DESCRIPTION (provided by applicant): Millions of Americans suffer from salivary gland dysfunction. Salivary fluid secretion is necessary for speaking, eating, and for maintaining oral health and the inability to produce adequate salivary fluid secretion results in a variety of conditions that together comprise a major health problem for a significant proportion of the population. Fluid secreting epithelia utilize a complex interplay of ion channels and transport mechanisms. Sustained fluid secretion requires an increase in intracellular calcium produced by sympathetic nerve stimulation of muscarinic receptors on salivary gland acinar cells. This increase in intracellular calcium activates calcium-sensitive potassium (K) and anion channels which, together, drive fluid secretion. Salivary glands contain two types of calcium-activated K channels named IK1 and maxi-K. The gene encoding the IK1 channel (Kcnn4) has been identified and Kcnmal is a candidate gene for maxi- K. In spite of considerable effort, the specific roles for these two channels in salivary glands remain unknown. Complicating this issue is the preliminary, novel finding that the activation of IK1 channels inhibits maxi-K channel current. The long term goal of this project is to determine the physiological roles for these two types of K channels. Achieving this goal will require confirming the identity of the maxi-K gene and determining the mechanism of the interaction between them. It is posited that these two channels are co-localized in parotid acinar cells with other proteins and interact directly or through a closely-apposed intermediary and may have different calcium and/or muscarinic sensitivities The calcium and muscarinic sensitivities of these two channels will be measured and their mechanism of interaction tested with a combination of patch clamp electrophysiology, optical, biochemical, and molecular biological techniques. The physiological roles of the two channels will be probed with various physiological measurements of mice deficient in the expression of the two K channel genes.
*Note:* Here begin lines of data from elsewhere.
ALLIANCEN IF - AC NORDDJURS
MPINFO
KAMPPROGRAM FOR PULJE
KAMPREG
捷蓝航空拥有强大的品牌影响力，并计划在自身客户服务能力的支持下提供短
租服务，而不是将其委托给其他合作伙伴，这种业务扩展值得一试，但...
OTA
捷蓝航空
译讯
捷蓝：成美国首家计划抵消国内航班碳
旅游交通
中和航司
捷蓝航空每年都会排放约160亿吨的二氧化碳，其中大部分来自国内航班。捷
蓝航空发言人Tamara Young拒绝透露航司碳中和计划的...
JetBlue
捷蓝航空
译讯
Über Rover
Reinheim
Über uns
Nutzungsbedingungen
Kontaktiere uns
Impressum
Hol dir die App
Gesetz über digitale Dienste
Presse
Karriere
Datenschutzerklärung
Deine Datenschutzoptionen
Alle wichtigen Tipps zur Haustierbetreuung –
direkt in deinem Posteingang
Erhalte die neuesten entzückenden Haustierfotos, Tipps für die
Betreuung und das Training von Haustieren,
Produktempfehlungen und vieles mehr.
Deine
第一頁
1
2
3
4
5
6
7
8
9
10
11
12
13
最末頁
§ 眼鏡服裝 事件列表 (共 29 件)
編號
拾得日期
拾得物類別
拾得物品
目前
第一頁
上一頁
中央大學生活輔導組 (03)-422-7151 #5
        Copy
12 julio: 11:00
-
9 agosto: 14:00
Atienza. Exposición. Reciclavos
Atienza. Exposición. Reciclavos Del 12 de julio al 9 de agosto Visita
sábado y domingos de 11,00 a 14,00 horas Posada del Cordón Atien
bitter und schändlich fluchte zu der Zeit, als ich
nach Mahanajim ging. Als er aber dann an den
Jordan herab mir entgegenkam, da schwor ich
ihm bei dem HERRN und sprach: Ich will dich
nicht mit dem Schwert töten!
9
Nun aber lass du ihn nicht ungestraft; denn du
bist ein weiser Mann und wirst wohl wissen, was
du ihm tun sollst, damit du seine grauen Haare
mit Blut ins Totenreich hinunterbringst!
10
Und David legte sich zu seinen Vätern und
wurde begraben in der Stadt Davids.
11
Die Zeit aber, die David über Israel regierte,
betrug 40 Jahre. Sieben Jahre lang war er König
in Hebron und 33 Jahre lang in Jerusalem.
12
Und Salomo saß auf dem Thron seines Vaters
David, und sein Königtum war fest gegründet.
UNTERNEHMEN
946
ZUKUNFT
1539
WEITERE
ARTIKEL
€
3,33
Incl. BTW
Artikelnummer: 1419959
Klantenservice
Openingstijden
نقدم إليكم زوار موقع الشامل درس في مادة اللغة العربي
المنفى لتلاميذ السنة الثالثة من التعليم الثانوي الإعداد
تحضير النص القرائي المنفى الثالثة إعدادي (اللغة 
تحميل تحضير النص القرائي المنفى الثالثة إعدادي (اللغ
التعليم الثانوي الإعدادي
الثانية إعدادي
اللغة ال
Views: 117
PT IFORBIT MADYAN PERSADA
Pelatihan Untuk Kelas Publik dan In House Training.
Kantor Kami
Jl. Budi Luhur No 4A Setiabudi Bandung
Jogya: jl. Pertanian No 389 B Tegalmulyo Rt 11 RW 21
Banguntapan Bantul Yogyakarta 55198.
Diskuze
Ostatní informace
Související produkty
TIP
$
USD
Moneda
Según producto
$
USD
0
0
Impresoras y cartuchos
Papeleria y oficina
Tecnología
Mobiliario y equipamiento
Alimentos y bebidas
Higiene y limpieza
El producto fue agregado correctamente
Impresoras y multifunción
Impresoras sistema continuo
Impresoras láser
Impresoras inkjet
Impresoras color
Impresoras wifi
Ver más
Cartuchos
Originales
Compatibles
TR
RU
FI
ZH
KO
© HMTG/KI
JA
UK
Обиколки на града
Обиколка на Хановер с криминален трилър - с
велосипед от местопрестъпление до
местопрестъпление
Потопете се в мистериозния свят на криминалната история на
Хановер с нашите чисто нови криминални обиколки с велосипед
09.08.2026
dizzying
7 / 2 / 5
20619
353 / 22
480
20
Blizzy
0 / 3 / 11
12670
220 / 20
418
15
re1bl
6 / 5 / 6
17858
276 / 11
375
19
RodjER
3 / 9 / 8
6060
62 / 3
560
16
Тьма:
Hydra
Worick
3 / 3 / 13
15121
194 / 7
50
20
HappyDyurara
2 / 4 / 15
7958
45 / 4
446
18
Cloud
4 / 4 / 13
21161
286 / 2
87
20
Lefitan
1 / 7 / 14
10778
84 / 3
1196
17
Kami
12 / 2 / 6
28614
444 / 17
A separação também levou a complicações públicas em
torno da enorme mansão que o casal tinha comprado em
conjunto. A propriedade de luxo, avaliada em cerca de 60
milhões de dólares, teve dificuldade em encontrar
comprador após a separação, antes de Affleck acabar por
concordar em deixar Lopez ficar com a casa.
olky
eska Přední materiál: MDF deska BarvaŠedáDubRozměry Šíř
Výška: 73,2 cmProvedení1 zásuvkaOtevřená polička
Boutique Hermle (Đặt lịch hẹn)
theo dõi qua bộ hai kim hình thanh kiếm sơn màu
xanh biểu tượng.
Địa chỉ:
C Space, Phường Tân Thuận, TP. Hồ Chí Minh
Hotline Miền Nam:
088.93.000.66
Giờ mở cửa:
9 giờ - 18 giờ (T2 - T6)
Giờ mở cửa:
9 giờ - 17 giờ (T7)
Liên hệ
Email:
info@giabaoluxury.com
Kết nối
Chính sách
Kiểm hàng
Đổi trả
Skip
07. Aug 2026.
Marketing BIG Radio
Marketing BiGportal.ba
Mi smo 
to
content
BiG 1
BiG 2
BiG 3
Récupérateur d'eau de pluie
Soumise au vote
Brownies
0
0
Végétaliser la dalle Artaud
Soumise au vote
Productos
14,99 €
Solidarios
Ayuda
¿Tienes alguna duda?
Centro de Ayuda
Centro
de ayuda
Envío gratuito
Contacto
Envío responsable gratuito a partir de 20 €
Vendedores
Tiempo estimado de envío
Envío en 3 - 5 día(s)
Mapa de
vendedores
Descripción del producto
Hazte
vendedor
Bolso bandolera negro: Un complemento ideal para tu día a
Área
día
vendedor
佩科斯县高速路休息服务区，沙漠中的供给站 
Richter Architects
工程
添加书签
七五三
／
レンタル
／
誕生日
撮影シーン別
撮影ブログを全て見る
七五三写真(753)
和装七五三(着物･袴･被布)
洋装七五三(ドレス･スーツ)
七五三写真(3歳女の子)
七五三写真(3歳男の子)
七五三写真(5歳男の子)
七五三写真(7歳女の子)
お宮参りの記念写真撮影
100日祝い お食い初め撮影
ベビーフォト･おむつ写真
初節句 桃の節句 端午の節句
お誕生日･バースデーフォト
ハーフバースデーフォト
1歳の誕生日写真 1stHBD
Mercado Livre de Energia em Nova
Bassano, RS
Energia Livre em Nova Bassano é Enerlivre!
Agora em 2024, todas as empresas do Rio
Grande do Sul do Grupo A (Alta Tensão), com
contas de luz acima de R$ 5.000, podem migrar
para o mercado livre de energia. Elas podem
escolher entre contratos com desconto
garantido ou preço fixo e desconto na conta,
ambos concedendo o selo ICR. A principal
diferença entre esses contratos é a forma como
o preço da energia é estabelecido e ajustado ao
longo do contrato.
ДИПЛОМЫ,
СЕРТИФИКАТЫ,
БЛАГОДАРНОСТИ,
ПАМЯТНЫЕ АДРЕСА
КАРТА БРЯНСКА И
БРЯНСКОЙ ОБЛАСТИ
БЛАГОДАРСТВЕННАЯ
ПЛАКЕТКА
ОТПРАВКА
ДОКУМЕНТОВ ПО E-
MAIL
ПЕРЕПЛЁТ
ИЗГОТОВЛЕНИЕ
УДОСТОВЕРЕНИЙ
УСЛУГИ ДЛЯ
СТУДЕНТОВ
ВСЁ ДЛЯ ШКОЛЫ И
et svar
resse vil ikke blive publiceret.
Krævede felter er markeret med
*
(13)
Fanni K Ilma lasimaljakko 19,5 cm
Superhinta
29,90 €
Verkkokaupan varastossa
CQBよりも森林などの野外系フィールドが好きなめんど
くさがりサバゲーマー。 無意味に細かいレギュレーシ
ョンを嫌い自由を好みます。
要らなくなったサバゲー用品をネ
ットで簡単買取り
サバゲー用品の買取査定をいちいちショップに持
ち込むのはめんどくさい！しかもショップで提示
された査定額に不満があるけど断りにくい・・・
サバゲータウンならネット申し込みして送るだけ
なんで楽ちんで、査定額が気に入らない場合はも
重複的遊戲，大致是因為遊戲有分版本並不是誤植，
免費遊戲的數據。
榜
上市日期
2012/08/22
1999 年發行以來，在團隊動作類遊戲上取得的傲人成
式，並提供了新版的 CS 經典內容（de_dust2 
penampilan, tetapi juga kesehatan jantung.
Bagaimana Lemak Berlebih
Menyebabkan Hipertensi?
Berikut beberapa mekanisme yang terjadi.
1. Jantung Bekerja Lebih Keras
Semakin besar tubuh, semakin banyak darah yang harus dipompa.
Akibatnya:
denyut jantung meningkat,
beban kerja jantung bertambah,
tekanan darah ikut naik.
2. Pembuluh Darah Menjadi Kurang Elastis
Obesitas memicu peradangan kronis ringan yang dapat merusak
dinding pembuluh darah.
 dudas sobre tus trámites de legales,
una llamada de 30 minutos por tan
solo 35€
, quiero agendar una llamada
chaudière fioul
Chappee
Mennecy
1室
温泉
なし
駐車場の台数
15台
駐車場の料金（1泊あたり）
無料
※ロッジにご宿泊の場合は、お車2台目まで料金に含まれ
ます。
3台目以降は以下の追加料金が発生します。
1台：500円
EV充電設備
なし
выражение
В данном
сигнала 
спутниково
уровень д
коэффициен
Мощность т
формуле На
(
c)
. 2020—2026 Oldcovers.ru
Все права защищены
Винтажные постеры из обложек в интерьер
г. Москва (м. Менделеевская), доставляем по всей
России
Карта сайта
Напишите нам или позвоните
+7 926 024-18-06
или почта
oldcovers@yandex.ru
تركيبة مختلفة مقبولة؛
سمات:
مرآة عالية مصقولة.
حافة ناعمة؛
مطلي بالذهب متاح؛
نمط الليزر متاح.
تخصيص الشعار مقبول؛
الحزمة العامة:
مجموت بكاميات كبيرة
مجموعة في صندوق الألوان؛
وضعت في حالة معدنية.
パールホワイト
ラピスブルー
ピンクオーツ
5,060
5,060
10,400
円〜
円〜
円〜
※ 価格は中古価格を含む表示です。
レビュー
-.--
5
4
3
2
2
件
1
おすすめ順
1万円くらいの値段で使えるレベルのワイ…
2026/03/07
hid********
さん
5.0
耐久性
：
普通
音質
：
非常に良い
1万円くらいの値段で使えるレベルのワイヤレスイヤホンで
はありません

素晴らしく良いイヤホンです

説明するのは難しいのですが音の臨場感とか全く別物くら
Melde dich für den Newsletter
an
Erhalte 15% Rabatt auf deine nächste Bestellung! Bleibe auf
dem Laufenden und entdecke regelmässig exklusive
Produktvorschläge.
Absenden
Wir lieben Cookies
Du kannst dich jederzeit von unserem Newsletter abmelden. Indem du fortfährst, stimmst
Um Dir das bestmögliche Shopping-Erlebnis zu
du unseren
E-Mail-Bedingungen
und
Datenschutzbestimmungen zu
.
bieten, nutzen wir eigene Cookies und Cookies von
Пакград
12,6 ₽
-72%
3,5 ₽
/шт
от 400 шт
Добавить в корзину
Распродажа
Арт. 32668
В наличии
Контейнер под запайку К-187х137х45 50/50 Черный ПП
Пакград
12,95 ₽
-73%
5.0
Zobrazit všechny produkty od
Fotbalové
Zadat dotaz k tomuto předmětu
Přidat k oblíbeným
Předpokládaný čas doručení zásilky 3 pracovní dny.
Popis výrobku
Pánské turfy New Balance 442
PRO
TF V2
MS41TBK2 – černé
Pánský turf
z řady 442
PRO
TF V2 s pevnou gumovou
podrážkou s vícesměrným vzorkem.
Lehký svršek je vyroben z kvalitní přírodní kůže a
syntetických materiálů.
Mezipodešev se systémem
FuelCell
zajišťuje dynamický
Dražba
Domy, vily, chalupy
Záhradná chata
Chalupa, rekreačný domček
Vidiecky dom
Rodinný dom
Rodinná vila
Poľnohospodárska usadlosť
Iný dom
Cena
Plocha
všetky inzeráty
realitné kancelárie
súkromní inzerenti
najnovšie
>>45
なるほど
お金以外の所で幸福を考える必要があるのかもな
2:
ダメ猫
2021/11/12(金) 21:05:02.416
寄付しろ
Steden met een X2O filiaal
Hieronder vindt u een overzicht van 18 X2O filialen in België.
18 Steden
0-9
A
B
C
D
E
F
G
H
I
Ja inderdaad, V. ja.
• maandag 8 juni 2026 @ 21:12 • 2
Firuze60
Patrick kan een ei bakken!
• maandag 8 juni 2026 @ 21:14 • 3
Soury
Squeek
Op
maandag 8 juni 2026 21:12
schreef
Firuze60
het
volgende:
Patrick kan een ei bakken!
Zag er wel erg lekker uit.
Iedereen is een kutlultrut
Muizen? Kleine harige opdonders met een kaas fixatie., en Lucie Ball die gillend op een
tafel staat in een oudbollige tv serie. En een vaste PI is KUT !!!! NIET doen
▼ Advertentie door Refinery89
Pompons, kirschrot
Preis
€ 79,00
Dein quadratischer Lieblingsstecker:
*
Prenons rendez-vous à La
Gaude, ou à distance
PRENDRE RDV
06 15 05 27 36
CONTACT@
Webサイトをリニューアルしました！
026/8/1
描述（由申请人提供）：数百万美国人患有唾液腺功能障碍。唾液分泌对于说话、进食和维持口腔健康是必需的，并且不能产生足够的唾液分泌会导致多种病症，这些病症共同构成了很大一部分人口的主要健康问题。液体分泌上皮利用离子通道和运输机制的复杂相互作用。持续的液体分泌需要交感神经刺激唾液腺腺泡细胞上的毒蕈碱受体产生细胞内钙的增加。细胞内钙的增加会激活钙敏感的钾 (K) 和阴离子通道，共同驱动液体分泌。唾液腺含有两种钙激活 K 通道，称为 IK1 和 maxi-K。编码 IK1 通道 (Kcnn4) 的基因已被鉴定，Kcnmal 是 maxi-K 的候选基因。尽管付出了相当大的努力，这两个通道在唾液腺中的具体作用仍然未知。使这个问题变得复杂的是初步的新发现，即 IK1 通道的激活会抑制 maxi-K 通道电流。该项目的长期目标是确定这两类 K 通道的生理作用。实现这一目标需要确认 maxi-K 基因的身份并确定它们之间相互作用的机制。假设这两个通道与其他蛋白质共定位于腮腺腺泡细胞中，并直接或通过紧密相连的中介相互作用，并且可能具有不同的钙和/或毒蕈碱敏感性。将测量这两个通道的钙和毒蕈碱敏感性并结合膜片钳电生理学、光学、生物化学和分子生物学技术测试了它们的相互作用机制。将通过对两个 K 通道基因表达缺陷的小鼠进行各种生理测量来探讨这两个通道的生理作用。